2. In looking for alternative causes I have no new evidence to call upon, and all I can do is put a different emphasis on factors already considered by the Board. By working “forward” from the departure point, I conclude it is highly probable that rather than electing to climb over the Mull the crew saw the coast and decided to continue VFR to the west of the Mull Peninsular. The evidence of the yachtsman who saw the aircraft about 2 -3 nm SW of the Mull gives a good idea of the weather and the aircraft’s height and attitude just before the crash. At about 17-30, only 30 minutes before the crash, the yachtsman then about ¾ mile from the Mull reported that the lighthouse and the cloud covering the land behind the lighthouse were clearly visible. Just before the accident the same man, now 2 to 3 miles from the Mull, reported that the aircraft was straight and level at a height of between 2-400 ft well below cloud level. He assessed cloud cover as 80% and the visibility as about 1nm, limited by haze. He also reported the cloud as structured which, in aircrew terminology may mean layered. After the aircraft passed the yachtsman any deductions about what happened become more speculative but I believe that given the reported weather, the crew saw the Mull and it was this sighting that prompted the Waypoint (WP) change at 1.75 km.

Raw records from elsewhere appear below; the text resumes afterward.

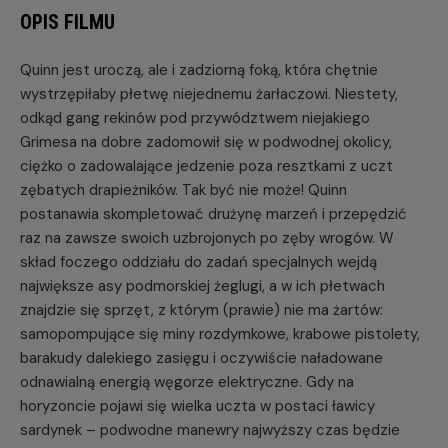
OPIS FILMU
Quinn jest uroczą, ale i zadziorną foką, która chętnie
wystrzępiłaby płetwę niejednemu żarłaczowi. Niestety,
odkąd gang rekinów pod przywództwem niejakiego
Grimesa na dobre zadomowił się w podwodnej okolicy,
ciężko o zadowalające jedzenie poza resztkami z uczt
zębatych drapieżników. Tak być nie może! Quinn
postanawia skompletować drużynę marzeń i przepędzić
raz na zawsze swoich uzbrojonych po zęby wrogów. W
skład foczego oddziału do zadań specjalnych wejdą
największe asy podmorskiej żeglugi, a w ich płetwach
znajdzie się sprzęt, z którym (prawie) nie ma żartów:
samopompujące się miny rozdymkowe, krabowe pistolety,
barakudy dalekiego zasięgu i oczywiście naładowane
odnawialną energią węgorze elektryczne. Gdy na
horyzoncie pojawi się wielka uczta w postaci ławicy
sardynek – podwodne manewry najwyższy czas będzie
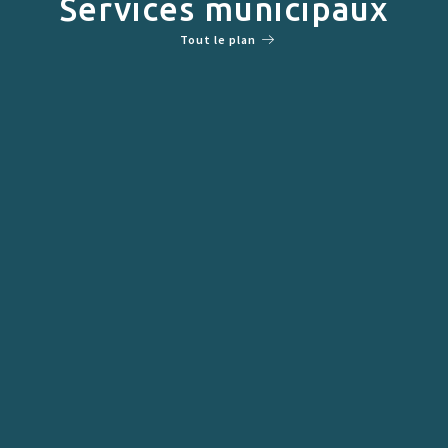
Services municipaux
Tout le plan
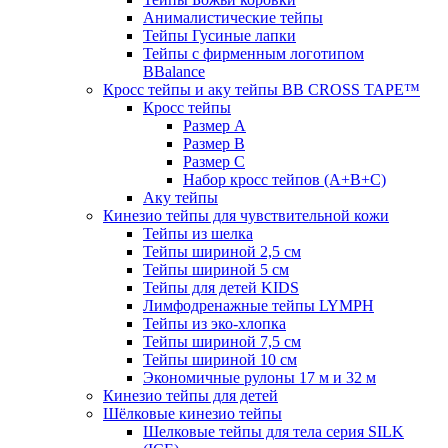
Анималистические тейпы
Тейпы Гусиные лапки
Тейпы с фирменным логотипом
BBalance
Кросс тейпы и аку тейпы BB CROSS TAPE™
Кросс тейпы
Размер А
Размер B
Размер С
Набор кросс тейпов (А+B+C)
Аку тейпы
Кинезио тейпы для чувствительной кожи
Тейпы из шелка
Тейпы шириной 2,5 см
Тейпы шириной 5 см
Тейпы для детей KIDS
Лимфодренажные тейпы LYMPH
Тейпы из эко-хлопка
Тейпы шириной 7,5 см
Тейпы шириной 10 см
Экономичные рулоны 17 м и 32 м
Кинезио тейпы для детей
Шёлковые кинезио тейпы
Шелковые тейпы для тела серия SILK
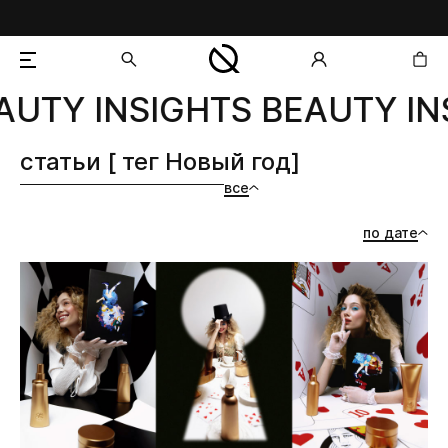
AUTY INSIGHTS BEAUTY IN
добавлен в корзину
статьи [ тег Новый год]
все
по дате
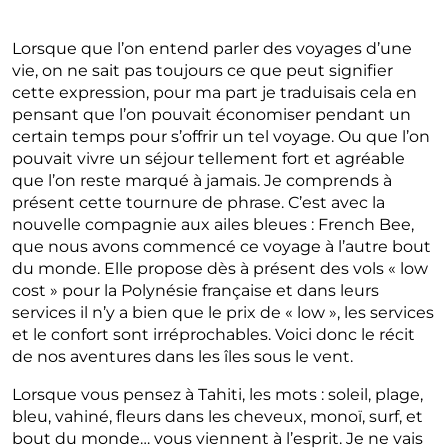
Lorsque que l’on entend parler des voyages d’une
vie, on ne sait pas toujours ce que peut signifier
cette expression, pour ma part je traduisais cela en
pensant que l’on pouvait économiser pendant un
certain temps pour s’offrir un tel voyage. Ou que l’on
pouvait vivre un séjour tellement fort et agréable
que l’on reste marqué à jamais. Je comprends à
présent cette tournure de phrase. C’est avec la
nouvelle compagnie aux ailes bleues : French Bee,
que nous avons commencé ce voyage à l’autre bout
du monde. Elle propose dès à présent des vols « low
cost » pour la Polynésie française et dans leurs
services il n’y a bien que le prix de « low », les services
et le confort sont irréprochables. Voici donc le récit
de nos aventures dans les îles sous le vent.
Lorsque vous pensez à Tahiti, les mots : soleil, plage,
bleu, vahiné, fleurs dans les cheveux, monoï, surf, et
bout du monde… vous viennent à l’esprit. Je ne vais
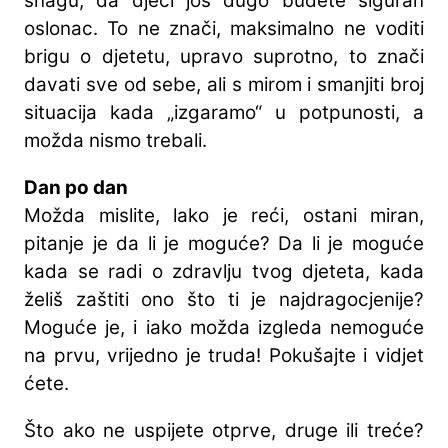
snagu, da djeci još dugo budete siguran
oslonac. To ne znači, maksimalno ne voditi
brigu o djetetu, upravo suprotno, to znači
davati sve od sebe, ali s mirom i smanjiti broj
situacija kada „izgaramo“ u potpunosti, a
možda nismo trebali.
Dan po dan
Možda mislite, lako je reći, ostani miran,
pitanje je da li je moguće? Da li je moguće
kada se radi o zdravlju tvog djeteta, kada
želiš zaštiti ono što ti je najdragocjenije?
Moguće je, i iako možda izgleda nemoguće
na prvu, vrijedno je truda! Pokušajte i vidjet
ćete.
Što ako ne uspijete otprve, druge ili treće?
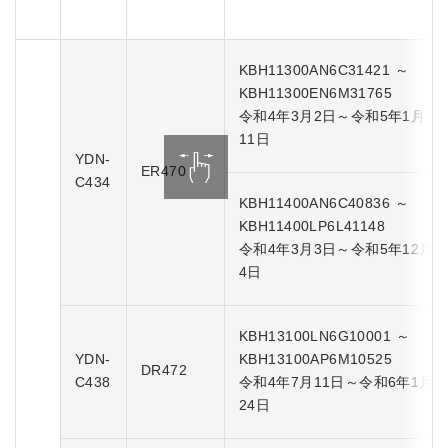
KBH11300AN6C31421 ～
KBH11300EN6M31765
令和4年3月2日～令和5年1月
11日
YDN-
ER470
C434
KBH11400AN6C40836 ～
KBH11400LP6L41148
令和4年3月3日～令和5年12月
4日
KBH13100LN6G10001 ～
YDN-
KBH13100AP6M10525
DR472
C438
令和4年7月11日～令和6年1月
24日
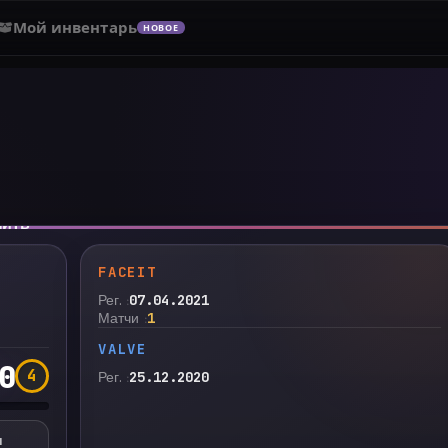
Мой инвентарь
НОВОЕ
нить
FACEIT
Рег.
07.04.2021
Матчи
1
VALVE
0
4
Рег.
25.12.2020
и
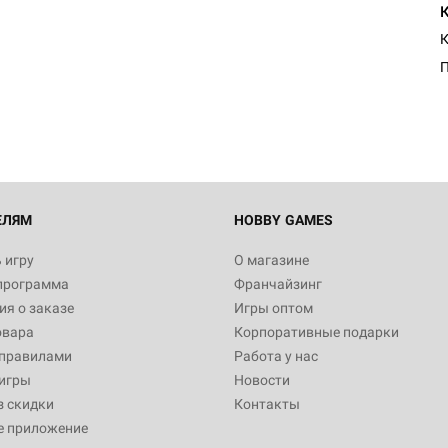
К
ЕЛЯМ
HOBBY GAMES
 игру
О магазине
программа
Франчайзинг
я о заказе
Игры оптом
овара
Корпоративные подарки
 правилами
Работа у нас
игры
Новости
з скидки
Контакты
е приложение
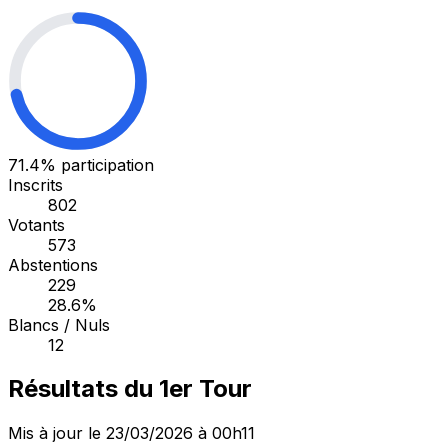
71.4%
participation
Inscrits
802
Votants
573
Abstentions
229
28.6%
Blancs / Nuls
12
Résultats du 1er Tour
Mis à jour le 23/03/2026 à 00h11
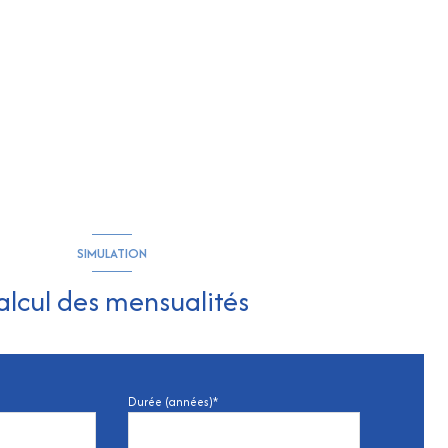
SIMULATION
alcul des mensualités
Durée (années)*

3. This WP change is crucial in trying to understand what the crew intended to do. if they had intended to abort at this stage and climb over the Mull despite the difficulty, which would have been so obvious to them, of clearing the high ground they would not have selected the Corran WP. Firstly, it removed from them the only easily interpretable information about the location of the high ground. Secondly, it was of little practical value; the crew would not have been able to climb to SA on track to Corran, in the hope of reverting to low level VFR, because of the forecast level of the 4ºC isotherm. If they intended to climb over the Mull then only sensible option would have been to keep the lighthouse WP on until well clear of it and then to select the chosen diversion airfield. On the other hand, selection of the Corran WP was entirely appropriate if the intention was to follow the western coast of the Mull Peninsular and regain the planned track at the first convenient opportunity. In arriving at this alternative scenario I am now faced with the same problem that faced the Board - how did the aircraft get to around 500 ft, at 150 kts IAS with a ROC of approx 1000ft per minute, which are the computed starting parameters of the final 18 seconds of flight?

4. Whilst tackling this issue the Board were unable to totally discount the following factors:

a. Spatial disorientation or visual illusion.

b. An unregistered technical malfunction.

c. Human factors.

Any of these, or a combination of them, could, in my view, have sufficiently distracted the crew from the task of turning away from the Mull to cause them both to inadvertently enter cloud and then to fail to take the correct procedure for an emergency climb in a timely manner. The Board consider engine control system malfunctions and it is particularly relevant to note that at this stage of the Chinook Mk II's service spurious ENG FAIL captions, lasting on average 7-8 seconds, were an increasingly frequent occurrence. These are now well understood but at the time they were not. Had such an indication occurred it would have caused crew considerable concern particularly as they were over the water with no obvious area for an emergency landing. Such a warning would also have required an urgent and very careful check of engine instruments and FRCs.


Can I suggest, as has been done before, that unless you KNOW what happened you all stop misquoting facts to support your personal opinions - opinions which you are, of course, entitled to hold, but which have no relevance to what the Mull Group have been working for 13 years to achieve and which is on the bottom of every one of Brian Dixon's posts - justice!